**WHAT YOU ARE ASKED TO DO**. What is needed is a verbatim copy of every record below, with the pictures left out.
..........
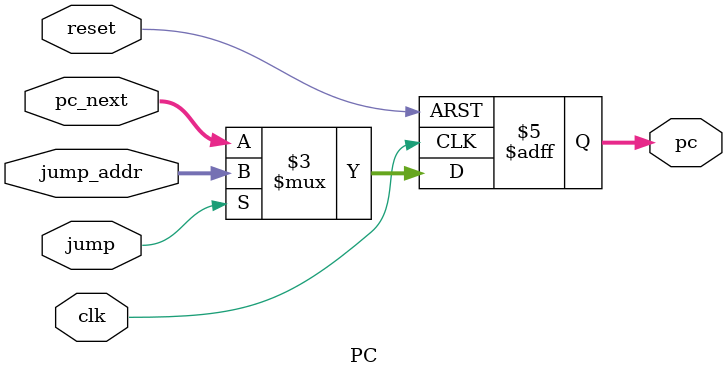
<source format=v>
`timescale 1ns/1ps

module PC(
    input wire clk,
    input wire reset,
    input wire [31:0] pc_next,
    input wire [31:0] jump_addr,
    input wire jump,
    output reg [31:0] pc
  );

  always @(posedge clk or posedge reset)
  begin
    if (reset)
    begin
      pc <= 32'b0;
    end
    else if (jump)
    begin
      pc <= jump_addr;
    end
    else
    begin
      pc <= pc_next;
    end
  end

endmodule

</source>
..........
**EXERCISE SOLUTION**.
<source format=v>
`timescale 1ns/1ps

module PC(
    input wire clk,
    input wire reset,
    input wire [31:0] pc_next,
    input wire [31:0] jump_addr,
    input wire jump,
    output reg [31:0] pc
  );

  always @(posedge clk or posedge reset)
  begin
    if (reset)
    begin
      pc <= 32'b0;
    end
    else if (jump)
    begin
      pc <= jump_addr;
    end
    else
    begin
      pc <= pc_next;
    end
  end

endmodule

</source>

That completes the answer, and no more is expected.